It was a timely move. A year later, there was a new government, with an absolute majority after about three decades, and as it started to revise the national agenda, there often cropped up issues relating to the constitutional law. The ruling regime’s vision of nation-building along with its masculine nationalism regularly triggered debates and placed the role of the judiciary in the limelight. The Supreme Court then came to deliver the main headline of the day quite frequently.

The government retained the power in 2019, and the decade that will end next year has been a time when some of the fine lines dividing the democratic institutions have been redrawn, the equations holding them in a network of checks and balance have been redrafted.

The IndConLawPhil blog has been regularly commenting on these developments, for ten years now. Usually it was Bhatia whose detailed posts enlightened the readers about the issues at stake, though there were contributor posts too – all totaling 992 or close to two a week.

“Writing about the Indian Constitution in these last few years has not always been easy on the soul, or on the heart. But in the bleaker moments, the words of the Kenyan civil rights lawyer, Waikwa Wainyoke, serve as a little star of Eärendil: Wainyoke recounts asking Pheroze Nowrojee (one of the doyens of Kenyan civil rights law) why they kept challenging the President’s authoritarian actions in court through the dark periods of Kenyan history, when it was clear they would lose every time. To this Nowrojee – as Wainyoke recounts – said: “For the record! Nothing is more powerful in history than the record,” Bhatia wrote on the blog earlier this month. He added: “This thought is cold comfort at times, but cold comfort is better than no comfort. It is also all we have.”

From that valuable record, 52 essays have been selected for publication in the book form. ‘Unsealed Covers’ thus provides a snapshot of the judiciary during a critical decade. Bhatia examines here the actions of the judiciary and its relationship with the government in terms of evolution and chronology.

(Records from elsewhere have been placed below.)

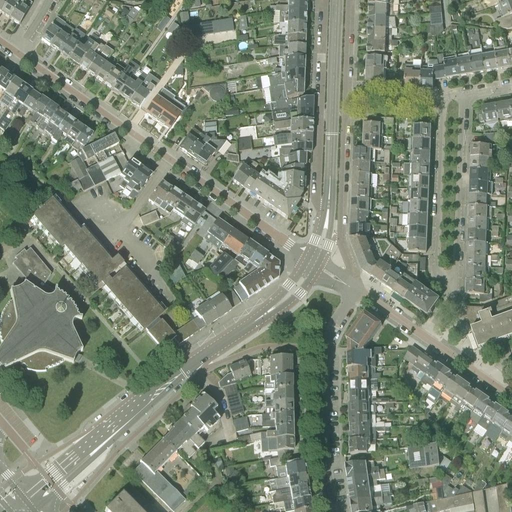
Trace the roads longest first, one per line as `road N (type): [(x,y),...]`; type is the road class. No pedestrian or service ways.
road 1 (residential): [(332,511),(324,346),(355,289)]
road 2 (residential): [(323,0),(316,197),(325,214)]
road 3 (tertiary): [(328,206),(336,0)]
road 4 (residential): [(452,290),(466,92)]
road 5 (tertiary): [(112,435),(264,314)]
road 6 (residential): [(439,100),(435,255),(452,290)]
road 7 (residential): [(355,289),(339,233),(347,101)]
road 8 (residential): [(15,51),(168,158)]
road 9 (residential): [(168,158),(307,259)]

It also comments on some of the most important judgments of the past decade.

The book is divided in three parts, ‘Rights’ (taking up half the space, concluding with a section on Kashmir after Article 370 – a matter before the apex court right now), ‘Constitutional Structure’ and ‘The Judiciary’.

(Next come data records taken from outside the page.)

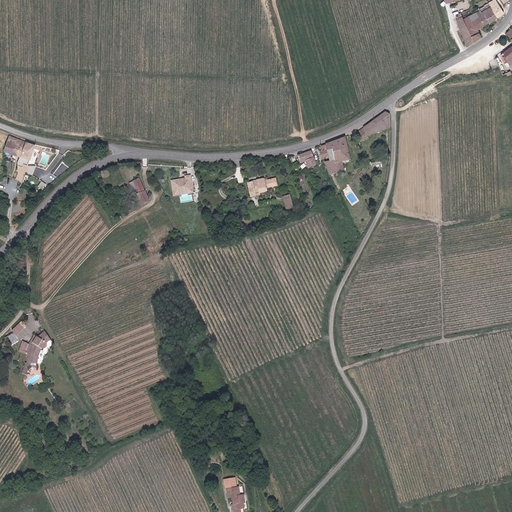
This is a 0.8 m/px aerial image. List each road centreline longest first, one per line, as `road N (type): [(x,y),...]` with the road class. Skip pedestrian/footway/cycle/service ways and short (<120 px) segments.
road 1 (unclassified): [(390,100),(387,194),(332,316),(337,361),(364,410),(365,429),(297,511)]
road 2 (tertiary): [(390,100),(335,133),(285,149),(127,154)]
road 3 (tertiary): [(127,154),(69,182),(0,251)]
road 4 (tertiary): [(511,11),(490,38),(390,100)]
road 5 (unclassified): [(0,124),(127,154)]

“The purpose of this book is not to draw any grand conclusions about the judiciary or the state of Indian constitutionalism,” the author notes in his introduction. “Rather, the central focus of this book is to highlight the ways in which the Constitution remains a contested terrain—and which have everything to do with power and powerlessness, who wields power and who is subjected to it, and the actions of those whose task it is to mitigate the impunity of power.”

Pitched that way, ‘Unsealed Covers’ will be of great interest to the community of people called concerned citizens, apart from students and practitioners of law. And future historians.